5. Unrelated to Covid-19.
It is good to take a break from reading about Covid-19 from time to time, so one article that is unrelated to Covid: Pizza arbitrage, or how to make money by buying your own pizza!
“If someone could pay Doordash $16 a pizza, and Doordash would pay his restaurant $24 a pizza, then he should clearly just order pizzas himself via Doordash, all day long. You'd net a clean $8 profit per pizza [insert nerdy economics joke about there is such a thing as a free lunch].”
13 Comments
After teasing his 35 million Twitter followers by stating he would say something that would "probably get him into trouble," Elon Musk said he didn't understand how some people were still incarcerated for selling marijuana.
In the early hours of Saturday, the Tesla CEO wrote: "Selling weed literally went from a major felony to essential business (open during a pandemic) in much of America & yet many are still in prison.

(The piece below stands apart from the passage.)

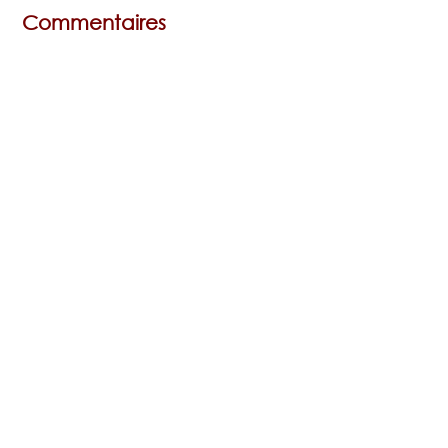
Commentaires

Doesn't make sense, isn't right."
https://www.businessinsider.com/elon-musk-questions-why-people-are-inca…
I seem to be alone in my preference; a return to ""New Zealand's first official flag was the flag of the United Tribes. It was selected on 20 March 1834 by 25 chiefs from the Far North who, with their followers, had gathered at Waitangi in the Bay of Islands. Missionaries, settlers and the commanders of 13 ships were also present."" Probably because I am a old fashioned fuddy-duddy Brit but more likely because our elite would never accept anything that Maoris actually proposed. I Like the design too.
No you're not alone. I do like that flag, much better than any of those "John Key" designs.
I live in the Bay of Islands and you see quite a few of those, always thought it was a great design.
Let's go back to the very 1st flag of NZ.
https://nzhistory.govt.nz/culture/taming-the-frontier/united-tribes-flag
The Flag referendum was actually a very good idea , it was hijacked by the lunatic fringe who disliked John Key .
The whole thing became politically charged , and the cost was less than we spend on welfare handouts to the unemployed in 24 hours !
A new Flag will be a thing one day , a flag that represents us as a Nation
No doubt some fund manager will construct a market index based on this and Robinhood investors will lap it up.
Cannabis is just another commodity. If you think that's crazy wait until they have a magic mushroom index (yes there is legalisation for those as well). Perhaps there is a future in commodity trading for both cannabis and magic mushrooms.